Many disorders are connected to DNA, but the link is quite weak. A certain variation of a gene may mean a greater risk of something like multiple sclerosis or diabetes, but luckily not everyone with that variation actually becomes ill. “The associations with RNA are often far more direct”, explains bioinformatician Peter-Bram ’t Hoen from the LUMC department of Human Genetics. “Transcriptomics are a vital intermediary step and we need it to study the connection between genes and disorders.”
“There has always been some debate about what exactly is determined by genes, and how much is affected by our environment”, continues ’t Hoen, one of the co-authors of the Nature article. “The impact of the environment in this study is relatively small, because we examined cells that had been cultivated in a standardised environment. In the future, we will be able to use techniques like this to determine the interactions between genes and the outside world. If we had used brain cells used instead of these corpuscles, the transcriptomes would be different, of course. Obviously, it would be useful to add other kinds of cells to this study. Certain genes that are very specific for a certain type of cell – brain cell genes, for example – are not active here, but much of this information can be used to extrapolate information about other cell types.”

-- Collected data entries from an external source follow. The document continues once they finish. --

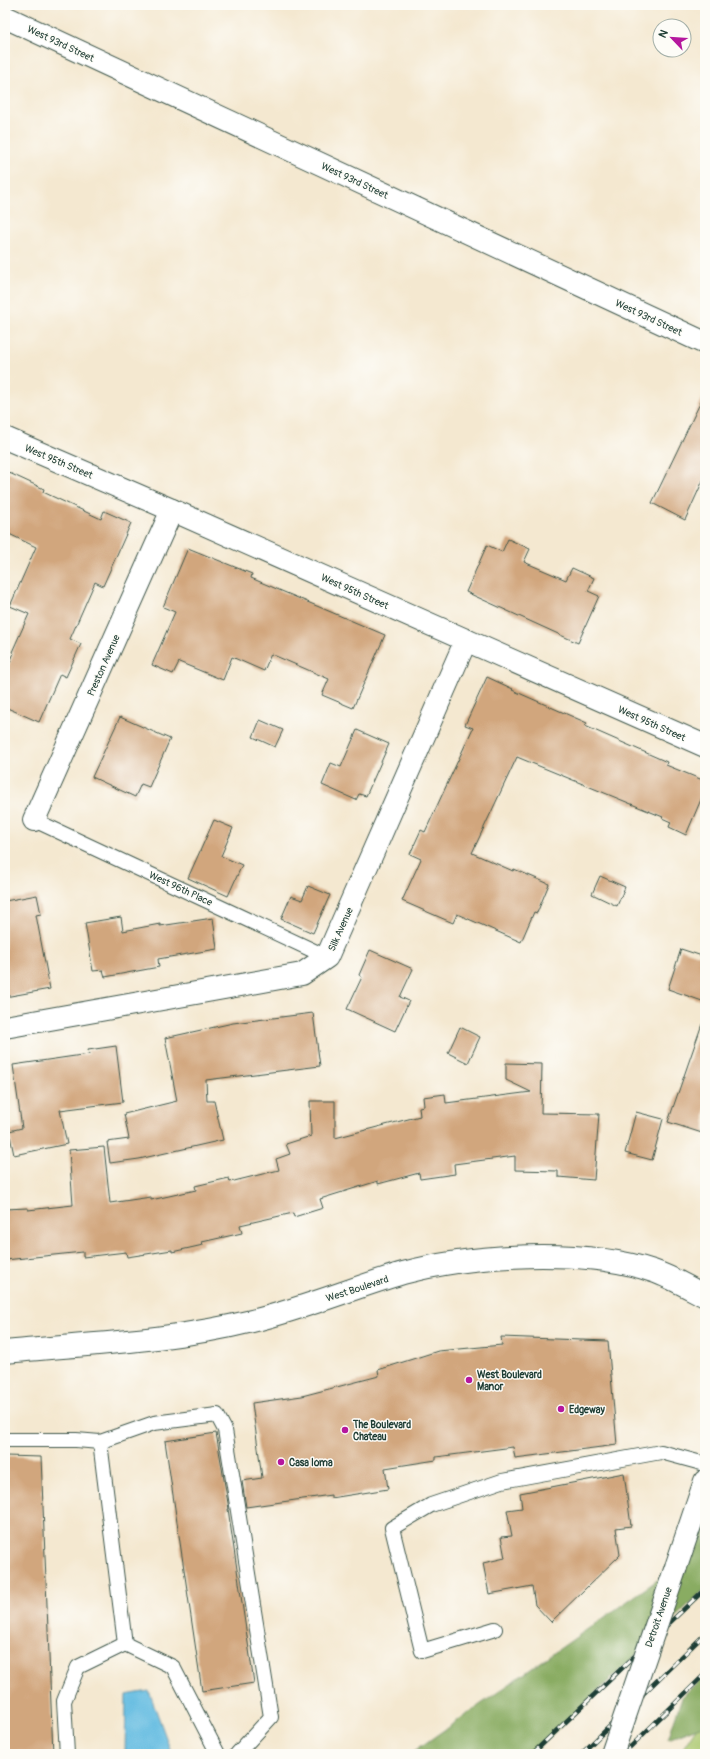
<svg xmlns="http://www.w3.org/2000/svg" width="710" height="1759" viewBox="0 0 710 1759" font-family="Pangolin,sans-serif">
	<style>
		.green { fill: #acc86f; stroke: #668252 }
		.forest { fill: #89ac62; stroke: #54744b }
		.water { fill: #64bce1; stroke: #427c8a }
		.building { fill: #d1a67d }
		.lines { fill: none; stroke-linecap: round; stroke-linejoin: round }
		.lane-casing { stroke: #3f574b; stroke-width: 16 }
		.street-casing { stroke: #3f574b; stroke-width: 24 }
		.secondary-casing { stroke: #3f574b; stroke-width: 24 }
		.primary-casing { stroke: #3f574b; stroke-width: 24 }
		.lane { stroke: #fff; stroke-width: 14 }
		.street { stroke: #fff; stroke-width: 22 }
		.secondary { stroke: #fff; stroke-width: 22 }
		.primary { stroke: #fff; stroke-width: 22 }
		.rail-casing { stroke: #1f3d34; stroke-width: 4.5 }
		.rail { stroke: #fdfcf7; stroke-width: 3; stroke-dasharray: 9; stroke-linecap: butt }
		.primary-bridge-casing { stroke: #3f574b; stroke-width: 24; stroke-linecap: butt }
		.primary-bridge { stroke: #fff; stroke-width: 22 }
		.poi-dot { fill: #b5179e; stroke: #fdfcf7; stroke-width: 1.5 }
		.labels { text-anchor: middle; stroke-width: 3; stroke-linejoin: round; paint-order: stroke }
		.street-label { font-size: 10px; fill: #1f3d34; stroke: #fdfcf7 }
		.poi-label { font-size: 10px; font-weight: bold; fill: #1f3d34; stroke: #fdfcf7; text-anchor: start }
	</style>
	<rect width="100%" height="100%" fill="#fdfcf7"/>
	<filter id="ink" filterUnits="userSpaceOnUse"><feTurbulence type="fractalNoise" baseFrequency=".025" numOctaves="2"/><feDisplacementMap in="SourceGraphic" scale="8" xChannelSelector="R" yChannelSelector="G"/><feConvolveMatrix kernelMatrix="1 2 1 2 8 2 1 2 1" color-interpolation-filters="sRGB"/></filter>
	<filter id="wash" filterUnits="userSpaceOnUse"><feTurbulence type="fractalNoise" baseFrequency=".012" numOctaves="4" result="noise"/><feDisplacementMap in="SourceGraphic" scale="16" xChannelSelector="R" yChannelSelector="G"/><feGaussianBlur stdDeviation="0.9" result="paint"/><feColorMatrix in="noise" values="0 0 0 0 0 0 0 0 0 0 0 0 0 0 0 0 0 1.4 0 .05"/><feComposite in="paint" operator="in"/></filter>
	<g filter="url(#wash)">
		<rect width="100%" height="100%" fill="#f4e8d0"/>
		<!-- green -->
		<path class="green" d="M705,1715v39h-26z"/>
		<!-- forest -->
		<g class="forest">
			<path d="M705,1481v108l-173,165h-122l266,-187z"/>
			<path d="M705,1674v51l-37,14 14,-42z"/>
		</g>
		<!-- water -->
		<path class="water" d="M149,1691l23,63h-47l1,-59z"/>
		<g id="blocks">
			<!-- building -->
			<g class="building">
				<path d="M705,393v83l-20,44 -33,-17z"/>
				<path d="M5,471l39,18 -1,3 58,27 3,-8 27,12 -28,63 -8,-4 -25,57 11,5 -15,33 -6,-3 -21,48 -34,-15v-33l9,-21 -2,-1 17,-38 -19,-8 26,-59 -31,-15z"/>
				<path d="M508,539l22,10 -6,13 42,18 6,-12 22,10 -6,13 11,5 -21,47 -112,-51 21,-47 15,7z"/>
				<path d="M188,548l64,26 -1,4 134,57 -32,73 -31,-13 7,-16 -58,-25 -7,17 -32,-14 -9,23 -44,-18 -6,12 -21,-9 23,-53 -12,-5z"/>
				<path d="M487,677l26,12 -1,1 75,33 -2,3 82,36 -1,3 39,16v9l-19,45 -17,-8 2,-5 -9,-4 1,-1 -146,-60 -45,96 41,18 1,-2 35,15 -12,29 -3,-1 -13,30 -64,-28 -4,9 -51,-22 19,-42 -11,-5 11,-24 4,2 48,-104 -8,-3z"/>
				<path d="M120,717l50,22 -21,48 -8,-3 -6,13 -43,-20z"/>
				<path d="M260,720l23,10 -8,17 -22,-10z"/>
				<path d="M357,730l32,14 -23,52 -7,-2 -3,6 -34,-15 9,-22 10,4z"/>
				<path d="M214,820l19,8 -12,28 21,9 -14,31 -40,-18z"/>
				<path d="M600,876l25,11 -8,19 -25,-12z"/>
				<path d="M308,886l22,9 -17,38 -32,-14 10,-23 11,4z"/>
				<path d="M37,895l4,19 -5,1 14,74 -45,8v-96z"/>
				<path d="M121,917l2,14 37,-7v2l53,-8 4,31 -59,10 1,8 -54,10 -2,-7 -10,1 -8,-48z"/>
				<path d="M681,949l24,8v45l-37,-13z"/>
				<path d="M370,950l43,19 -13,28 9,4 -14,30 -48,-22 15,-32 -3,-2z"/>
				<path d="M313,1013l7,53 -114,14 1,21h7l9,39 -84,19 -29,4 -3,-21 22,-3 -5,-25 53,-13 -12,-63 68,-15z"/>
				<path d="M702,1024l3,1v109l-37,-12z"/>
				<path d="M460,1027l20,10 -12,26 -20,-10z"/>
				<path d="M116,1046l7,56 -63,8 7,34 -53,11 -5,-24 13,-3 -9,-63 76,-11 -1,-4z"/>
				<path d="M506,1063l36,1 -1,49 58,1 -5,66 -36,-3v-6l-43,-1v-14l-61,8 1,10 -35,5 -1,-6 -41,11v-3l-58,18 3,9 -29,9 -1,-4 -53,12 2,8 -40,9 1,3 -31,7v-2l-45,7 -1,-5 -43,5v-5l-78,8v-51l23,-1v2l45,-5 -4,-55 35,-3 6,56 41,-6v3l45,-10 -1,-4 34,-8 1,4 49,-12 -3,-11 14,-5 -4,-10 25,-8 -1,-35h25v37l85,-22 -1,-9 5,-1 -1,-9 22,-3 1,9 85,-11 -25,-12z"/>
				<path d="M636,1112l27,7 -11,41 -27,-7z"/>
				<path d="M501,1337l107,4 9,104 -102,13 -2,-11 -77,10v3l-51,8 3,21 -57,9v-3l-85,12 -4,-26 20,-3 -10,-75 50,-7 77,-20 -1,-6 60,-19 64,-6z"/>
				<path d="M216,1433l13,76h-1l26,174 -52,8 -37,-250z"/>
				<path d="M5,1456l36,1 12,297h-48z"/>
				<path d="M624,1473l7,53 -15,2 4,27 -69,67 -16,-17 -3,-19 -43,8 -6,-31 22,-5 -4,-21 11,-1 -5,-26 15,-2 -2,-15z"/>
			</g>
		</g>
	</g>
	<g filter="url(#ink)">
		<use href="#blocks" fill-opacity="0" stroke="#3f574b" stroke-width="1"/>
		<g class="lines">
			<defs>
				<g id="lane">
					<path d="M34,820l293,137"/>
					<path d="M5,1440h71l24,2 54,-19 63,-8 8,15 46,287 -34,37"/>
					<path d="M100,1442l25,202"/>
					<path d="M495,1629l-73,22 -30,-123 39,-23 71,-24 159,-29 44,12"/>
					<path d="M67,1754l-3,-53 14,-34 47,-23 48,23 45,87"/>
				</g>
				<g id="street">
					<path d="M5,17l700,326"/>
					<path d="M5,438l167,72 533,236"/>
					<path d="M34,820l138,-310"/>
					<path d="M5,1027l297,-53 25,-17 139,-317"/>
				</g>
				<path id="secondary" d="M5,1352c82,-8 167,-11 247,-31 51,-12 100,-33 151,-48 70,-19 181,-25 250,-2 18,6 35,16 52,25"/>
				<path id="primary" d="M676,1567l29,-86"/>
			</defs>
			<!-- lane casing -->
			<use href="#lane" class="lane-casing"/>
			<!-- street casing -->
			<use href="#street" class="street-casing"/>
			<!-- secondary casing -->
			<use href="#secondary" class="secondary-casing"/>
			<!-- primary casing -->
			<use href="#primary" class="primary-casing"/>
			<!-- lane -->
			<use href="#lane" class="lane"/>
			<!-- street -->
			<use href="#street" class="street"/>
			<!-- secondary -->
			<use href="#secondary" class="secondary"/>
			<!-- primary -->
			<use href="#primary" class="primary"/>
			<defs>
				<g id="rail">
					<path d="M532,1754l173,-165"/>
					<path d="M581,1754l124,-120"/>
					<path d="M623,1754l82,-80"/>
				</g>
			</defs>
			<!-- rail casing -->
			<use href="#rail" class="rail-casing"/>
			<!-- rail -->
			<use href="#rail" class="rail"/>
			<defs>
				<path id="primary-bridge" d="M612,1754l64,-187"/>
			</defs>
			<!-- primary-bridge casing -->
			<use href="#primary-bridge" class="primary-bridge-casing"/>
			<!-- primary-bridge -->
			<use href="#primary-bridge" class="primary-bridge"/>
		</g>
	</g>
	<!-- markers -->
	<g class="poi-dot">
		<circle cx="469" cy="1380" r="4"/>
		<circle cx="561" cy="1409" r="4"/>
		<circle cx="345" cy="1430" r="4"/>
		<circle cx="281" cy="1462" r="4"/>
	</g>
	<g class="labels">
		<!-- street labels -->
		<g class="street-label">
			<text transform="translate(61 43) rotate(25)" y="4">West 93rd Street</text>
			<text transform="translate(355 180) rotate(25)" y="4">West 93rd Street</text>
			<text transform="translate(649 317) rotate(25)" y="4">West 93rd Street</text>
			<text transform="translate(59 461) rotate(23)" y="4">West 95th Street</text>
			<text transform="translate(355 591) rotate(24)" y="4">West 95th Street</text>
			<text transform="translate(103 665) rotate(-66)" y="4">Preston Avenue</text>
			<text transform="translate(652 723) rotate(24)" y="4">West 95th Street</text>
			<text transform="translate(181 888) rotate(25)" y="4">West 96th Place</text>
			<text transform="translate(340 929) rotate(-66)" y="4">Silk Avenue</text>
			<text transform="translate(357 1288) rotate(-18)" y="4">West Boulevard</text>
			<text transform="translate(658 1617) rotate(-71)" y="4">Detroit Avenue</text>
		</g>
		<!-- poi labels -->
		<g class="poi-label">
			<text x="477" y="1378">West Boulevard<tspan x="477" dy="12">Manor</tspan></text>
			<text x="569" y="1413">Edgeway</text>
			<text x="353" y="1428">The Boulevard<tspan x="353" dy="12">Chateau</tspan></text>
			<text x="289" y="1466">Casa Ioma</text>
		</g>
	</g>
	<!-- margin -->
	<rect width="710" height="1759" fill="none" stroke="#fdfcf7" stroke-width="20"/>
	<!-- north arrow -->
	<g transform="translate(672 38) rotate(295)"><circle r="19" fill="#fdfcf7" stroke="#a4b0a9"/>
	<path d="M0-3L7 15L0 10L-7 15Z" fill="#b5179e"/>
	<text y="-6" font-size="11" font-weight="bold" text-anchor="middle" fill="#1f3d34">N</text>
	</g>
</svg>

Part of Leiden’s contribution to the project consisted of ironing out wrinkles in the research method. ’t Hoen is the first author of a separate article in Nature Biotechnology in which the consortium explains how they needed to make the method as uniform as possible and examines how well they succeeded in doing that. It sounds easier than it was, because RNA is famously difficult to work with. “There are techniques that we know will still produce different results even if two analysts follow the same protocol. The method we chose was not too bad, thankfully, but even so, we still discovered deviances now and then, because one group had not used exactly the same device for the preliminary processing, for instance.”
The Leiden researchers are teaming up with research groups in Groningen, Rotterdam and Amsterdam for the next step: to determine the transcriptomes of four thousand Dutch people – and not just one type of blood cell, but the complete cocktail of the different cell types you find in a blood sample. “It’s far more complex, but the information will be much richer.”
How far can you go with this information? “It really is a fallacy to suppose that once we have all the transcriptomes, we will know the secret of life”, the researcher says emphatically. “That secret is far more complicated than we could ever imagine.”